EXERCISE PROMPT:
List every line in the records that contains the string "skills".

Saved entries:
——

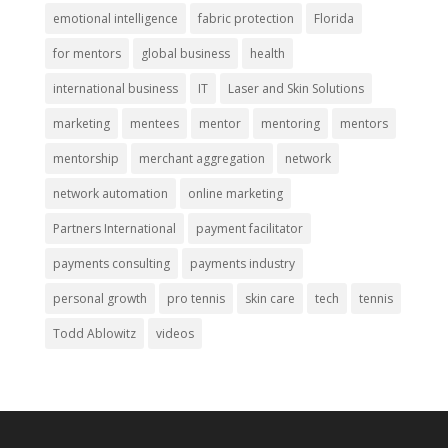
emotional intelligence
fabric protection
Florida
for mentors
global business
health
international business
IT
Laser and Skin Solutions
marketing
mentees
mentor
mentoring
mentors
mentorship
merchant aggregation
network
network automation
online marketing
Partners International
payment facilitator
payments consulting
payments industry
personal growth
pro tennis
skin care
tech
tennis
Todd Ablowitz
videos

——

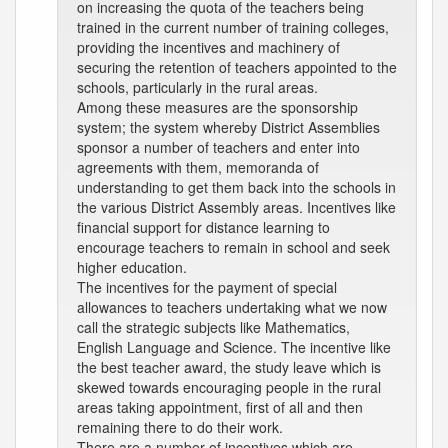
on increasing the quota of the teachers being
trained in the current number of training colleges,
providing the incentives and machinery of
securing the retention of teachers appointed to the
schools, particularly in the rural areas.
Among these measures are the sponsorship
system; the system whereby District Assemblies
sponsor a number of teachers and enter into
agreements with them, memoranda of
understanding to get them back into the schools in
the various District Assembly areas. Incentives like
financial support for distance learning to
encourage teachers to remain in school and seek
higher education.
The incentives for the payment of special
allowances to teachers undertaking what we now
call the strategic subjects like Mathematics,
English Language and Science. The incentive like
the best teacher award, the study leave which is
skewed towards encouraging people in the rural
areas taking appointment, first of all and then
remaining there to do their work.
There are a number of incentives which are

——

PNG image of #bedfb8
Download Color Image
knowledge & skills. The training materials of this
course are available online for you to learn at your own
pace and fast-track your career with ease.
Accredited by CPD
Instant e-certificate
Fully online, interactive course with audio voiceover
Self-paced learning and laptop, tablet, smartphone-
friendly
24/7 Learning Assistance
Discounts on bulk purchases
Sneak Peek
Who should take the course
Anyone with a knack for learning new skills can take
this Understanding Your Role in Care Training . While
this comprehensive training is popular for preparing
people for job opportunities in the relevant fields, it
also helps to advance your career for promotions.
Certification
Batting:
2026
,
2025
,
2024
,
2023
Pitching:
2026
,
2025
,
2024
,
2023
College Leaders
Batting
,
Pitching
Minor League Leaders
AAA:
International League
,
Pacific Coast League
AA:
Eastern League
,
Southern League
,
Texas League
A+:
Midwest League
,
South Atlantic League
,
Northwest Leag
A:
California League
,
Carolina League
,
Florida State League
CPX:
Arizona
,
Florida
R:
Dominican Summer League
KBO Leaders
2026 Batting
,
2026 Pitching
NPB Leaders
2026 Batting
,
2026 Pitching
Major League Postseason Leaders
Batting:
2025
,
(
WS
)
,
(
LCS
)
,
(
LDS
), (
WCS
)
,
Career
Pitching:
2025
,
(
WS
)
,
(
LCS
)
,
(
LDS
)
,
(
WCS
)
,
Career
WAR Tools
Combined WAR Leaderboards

——

RESPONSE:
knowledge & skills. The training materials of this
Anyone with a knack for learning new skills can take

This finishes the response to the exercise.